— Job item —
Gather every line from the rows below that contains the string "great", and copy each of those lines in full.

[Text extracted from each page]
______________________________
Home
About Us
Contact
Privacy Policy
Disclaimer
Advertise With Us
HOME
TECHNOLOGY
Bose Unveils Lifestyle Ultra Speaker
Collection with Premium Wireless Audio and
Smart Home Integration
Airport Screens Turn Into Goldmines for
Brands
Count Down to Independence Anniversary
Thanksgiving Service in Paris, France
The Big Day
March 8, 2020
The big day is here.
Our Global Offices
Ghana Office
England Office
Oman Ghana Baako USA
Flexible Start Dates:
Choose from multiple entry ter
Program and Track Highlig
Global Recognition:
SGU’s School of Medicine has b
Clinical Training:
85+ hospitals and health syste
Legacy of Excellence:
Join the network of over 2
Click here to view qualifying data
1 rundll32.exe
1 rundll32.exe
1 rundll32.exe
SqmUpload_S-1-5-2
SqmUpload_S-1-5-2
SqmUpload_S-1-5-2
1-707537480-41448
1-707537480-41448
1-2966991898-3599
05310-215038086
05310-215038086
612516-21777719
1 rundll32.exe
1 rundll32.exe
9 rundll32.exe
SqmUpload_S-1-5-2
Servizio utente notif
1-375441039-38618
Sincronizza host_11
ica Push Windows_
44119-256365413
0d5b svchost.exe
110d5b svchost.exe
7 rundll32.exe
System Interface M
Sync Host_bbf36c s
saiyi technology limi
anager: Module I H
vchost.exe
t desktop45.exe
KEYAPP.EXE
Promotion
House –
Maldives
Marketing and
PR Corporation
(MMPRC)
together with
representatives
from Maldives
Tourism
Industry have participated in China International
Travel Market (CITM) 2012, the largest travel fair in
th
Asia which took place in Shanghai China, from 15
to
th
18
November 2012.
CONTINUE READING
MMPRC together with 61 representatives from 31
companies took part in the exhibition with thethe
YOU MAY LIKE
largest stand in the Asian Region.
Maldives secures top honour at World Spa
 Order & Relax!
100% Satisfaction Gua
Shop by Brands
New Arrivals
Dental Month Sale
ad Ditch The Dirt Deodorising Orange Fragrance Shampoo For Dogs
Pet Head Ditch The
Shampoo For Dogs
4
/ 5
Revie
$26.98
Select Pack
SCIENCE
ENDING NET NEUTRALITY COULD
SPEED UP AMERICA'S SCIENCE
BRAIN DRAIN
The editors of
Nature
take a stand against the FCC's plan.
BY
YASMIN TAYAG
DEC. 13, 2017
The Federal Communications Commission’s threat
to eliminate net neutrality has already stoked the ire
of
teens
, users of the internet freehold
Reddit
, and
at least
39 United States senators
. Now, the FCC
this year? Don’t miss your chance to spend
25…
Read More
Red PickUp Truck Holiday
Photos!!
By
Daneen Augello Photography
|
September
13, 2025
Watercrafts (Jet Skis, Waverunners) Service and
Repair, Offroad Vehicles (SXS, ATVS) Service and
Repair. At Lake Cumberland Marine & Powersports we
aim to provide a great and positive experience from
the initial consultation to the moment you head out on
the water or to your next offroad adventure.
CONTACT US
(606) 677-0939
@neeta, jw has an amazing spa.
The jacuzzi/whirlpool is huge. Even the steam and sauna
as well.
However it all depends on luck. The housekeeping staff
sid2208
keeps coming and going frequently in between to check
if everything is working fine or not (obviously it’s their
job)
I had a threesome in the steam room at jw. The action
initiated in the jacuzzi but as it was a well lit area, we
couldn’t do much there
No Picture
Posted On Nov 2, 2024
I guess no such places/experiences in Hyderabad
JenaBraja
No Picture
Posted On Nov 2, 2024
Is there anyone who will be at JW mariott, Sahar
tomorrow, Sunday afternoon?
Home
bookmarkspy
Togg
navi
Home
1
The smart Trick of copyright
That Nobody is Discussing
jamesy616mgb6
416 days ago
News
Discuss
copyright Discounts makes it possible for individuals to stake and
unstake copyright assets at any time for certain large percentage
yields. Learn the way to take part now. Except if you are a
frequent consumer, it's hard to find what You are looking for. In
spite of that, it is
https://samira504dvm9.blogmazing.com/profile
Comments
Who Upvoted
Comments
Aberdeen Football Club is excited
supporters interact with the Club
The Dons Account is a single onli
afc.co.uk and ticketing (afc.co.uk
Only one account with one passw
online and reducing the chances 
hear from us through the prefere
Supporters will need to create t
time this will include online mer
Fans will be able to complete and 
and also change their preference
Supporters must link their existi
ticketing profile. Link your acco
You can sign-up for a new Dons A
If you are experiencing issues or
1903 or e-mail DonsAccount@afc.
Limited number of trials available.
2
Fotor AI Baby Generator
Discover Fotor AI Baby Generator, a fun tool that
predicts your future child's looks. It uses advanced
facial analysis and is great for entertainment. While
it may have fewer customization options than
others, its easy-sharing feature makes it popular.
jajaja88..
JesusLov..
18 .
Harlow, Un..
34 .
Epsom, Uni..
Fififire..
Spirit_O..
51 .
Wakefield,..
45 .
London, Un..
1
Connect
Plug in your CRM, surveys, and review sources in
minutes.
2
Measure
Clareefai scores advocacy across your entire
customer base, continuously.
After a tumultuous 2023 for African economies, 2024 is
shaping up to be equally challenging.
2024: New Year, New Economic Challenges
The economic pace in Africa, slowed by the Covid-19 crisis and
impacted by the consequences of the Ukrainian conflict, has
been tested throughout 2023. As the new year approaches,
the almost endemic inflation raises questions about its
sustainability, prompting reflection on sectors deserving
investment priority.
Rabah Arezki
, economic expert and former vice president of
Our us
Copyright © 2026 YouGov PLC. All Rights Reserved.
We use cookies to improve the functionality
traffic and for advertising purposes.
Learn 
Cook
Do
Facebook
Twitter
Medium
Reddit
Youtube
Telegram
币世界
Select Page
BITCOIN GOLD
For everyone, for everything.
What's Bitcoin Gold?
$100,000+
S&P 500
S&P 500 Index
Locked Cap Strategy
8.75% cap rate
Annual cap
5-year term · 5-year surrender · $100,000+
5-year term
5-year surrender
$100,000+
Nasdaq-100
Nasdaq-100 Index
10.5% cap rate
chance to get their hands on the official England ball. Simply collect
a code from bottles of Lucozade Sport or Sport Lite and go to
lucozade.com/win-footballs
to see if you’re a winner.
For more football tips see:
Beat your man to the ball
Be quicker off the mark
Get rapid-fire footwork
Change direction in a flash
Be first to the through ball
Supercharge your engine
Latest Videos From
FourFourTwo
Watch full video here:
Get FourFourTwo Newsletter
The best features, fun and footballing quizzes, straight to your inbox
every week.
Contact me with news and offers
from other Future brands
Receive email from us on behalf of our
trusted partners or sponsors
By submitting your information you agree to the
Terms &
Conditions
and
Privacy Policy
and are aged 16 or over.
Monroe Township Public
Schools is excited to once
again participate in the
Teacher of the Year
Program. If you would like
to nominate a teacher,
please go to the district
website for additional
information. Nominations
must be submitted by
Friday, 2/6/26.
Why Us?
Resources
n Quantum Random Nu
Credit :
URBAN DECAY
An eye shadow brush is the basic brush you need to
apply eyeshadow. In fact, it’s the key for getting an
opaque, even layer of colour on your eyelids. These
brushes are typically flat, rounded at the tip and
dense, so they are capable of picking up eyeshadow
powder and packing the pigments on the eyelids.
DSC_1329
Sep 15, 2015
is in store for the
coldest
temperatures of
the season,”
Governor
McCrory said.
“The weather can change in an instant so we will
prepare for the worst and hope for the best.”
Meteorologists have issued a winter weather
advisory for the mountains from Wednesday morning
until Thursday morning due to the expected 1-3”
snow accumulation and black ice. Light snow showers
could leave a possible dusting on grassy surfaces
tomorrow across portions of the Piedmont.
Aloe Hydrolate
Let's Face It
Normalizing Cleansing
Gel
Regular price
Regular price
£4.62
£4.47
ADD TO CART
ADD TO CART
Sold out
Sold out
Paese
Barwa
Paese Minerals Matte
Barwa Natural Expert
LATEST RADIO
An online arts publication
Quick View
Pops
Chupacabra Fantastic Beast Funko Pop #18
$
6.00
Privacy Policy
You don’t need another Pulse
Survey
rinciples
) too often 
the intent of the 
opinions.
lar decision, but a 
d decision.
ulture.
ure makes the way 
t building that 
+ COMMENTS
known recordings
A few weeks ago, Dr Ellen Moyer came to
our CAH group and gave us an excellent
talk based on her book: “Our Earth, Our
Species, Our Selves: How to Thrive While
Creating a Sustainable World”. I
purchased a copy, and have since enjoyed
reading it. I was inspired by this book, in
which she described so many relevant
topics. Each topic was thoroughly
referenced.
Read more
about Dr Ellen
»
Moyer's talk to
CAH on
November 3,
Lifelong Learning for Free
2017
______________________________
— Response —
aim to provide a great and positive experience from
facial analysis and is great for entertainment. While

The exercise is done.